-- LISTING --
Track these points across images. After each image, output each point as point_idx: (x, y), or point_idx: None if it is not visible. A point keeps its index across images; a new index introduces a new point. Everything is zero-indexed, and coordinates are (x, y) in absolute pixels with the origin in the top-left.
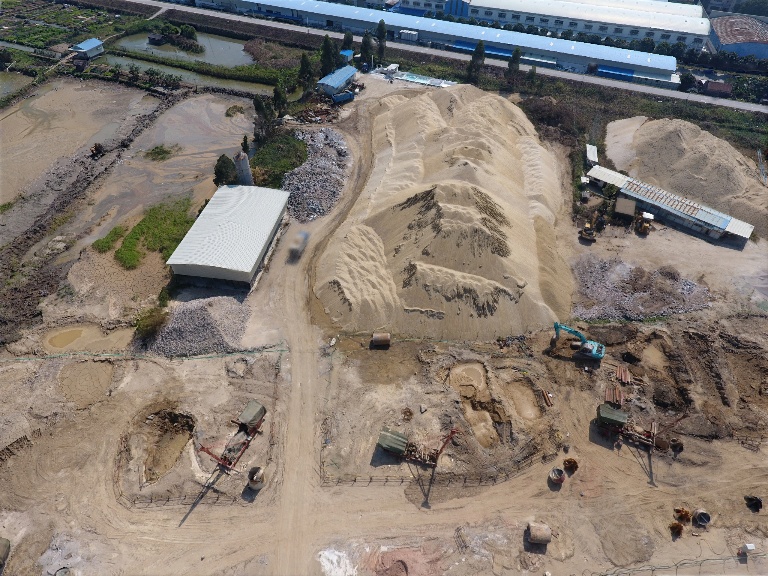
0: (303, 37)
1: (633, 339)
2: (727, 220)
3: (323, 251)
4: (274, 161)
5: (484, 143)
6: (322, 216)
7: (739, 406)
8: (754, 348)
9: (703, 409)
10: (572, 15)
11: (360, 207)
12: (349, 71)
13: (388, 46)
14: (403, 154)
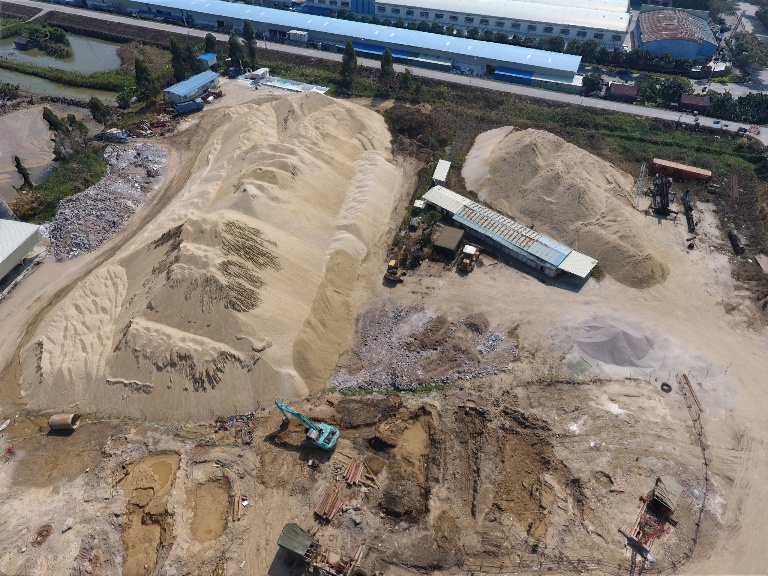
0: (182, 39)
1: (391, 417)
2: (563, 254)
3: (62, 298)
4: (56, 185)
5: (287, 163)
6: (87, 252)
7: (489, 517)
8: (543, 429)
9: (436, 524)
10: (482, 11)
11: (131, 241)
12: (207, 77)
13: (270, 48)
14: (209, 175)
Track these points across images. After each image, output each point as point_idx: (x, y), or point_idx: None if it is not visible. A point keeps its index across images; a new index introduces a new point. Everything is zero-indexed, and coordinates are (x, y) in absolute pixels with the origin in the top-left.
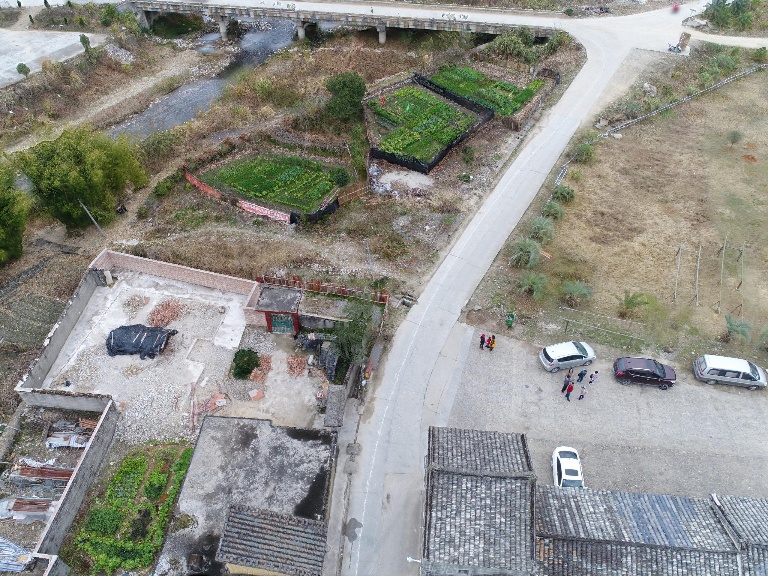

-- CONSIGNE --
Convertis toutes les lignes du listing ci-dessus en une liste numérotée, sans les lignes vides. Laisse les images hors de ta réponse.

-- RÉPONSE ÉCRITE --
1. Track these points across images. After each image, output each point as point_idx: (x, y), or point_idx: None if it is not visible. A point keeps its index across images; a new index introduces a new point. Everything is zero-indexed, and coordinates are (x, y) in absolute pixels with the origin in the top-left.
2. 0: (303, 37)
3. 1: (633, 339)
4. 2: (727, 220)
5. 3: (323, 251)
6. 4: (274, 161)
7. 5: (484, 143)
8. 6: (322, 216)
9. 7: (739, 406)
10. 8: (754, 348)
11. 9: (703, 409)
12. 10: (572, 15)
13. 11: (360, 207)
14. 12: (349, 71)
15. 13: (388, 46)
16. 14: (403, 154)
17. 0: (182, 39)
18. 1: (391, 417)
19. 2: (563, 254)
20. 3: (62, 298)
21. 4: (56, 185)
22. 5: (287, 163)
23. 6: (87, 252)
24. 7: (489, 517)
25. 8: (543, 429)
26. 9: (436, 524)
27. 10: (482, 11)
28. 11: (131, 241)
29. 12: (207, 77)
30. 13: (270, 48)
31. 14: (209, 175)
32. Track these points across images. After each image, output each point as point_idx: (x, y), or point_idx: None if it is not visible. A point keeps its index across images; a new index introduces a new point. Everything is zero-indexed, and coordinates are (x, y) in absolute pixels with the origin in the top-left.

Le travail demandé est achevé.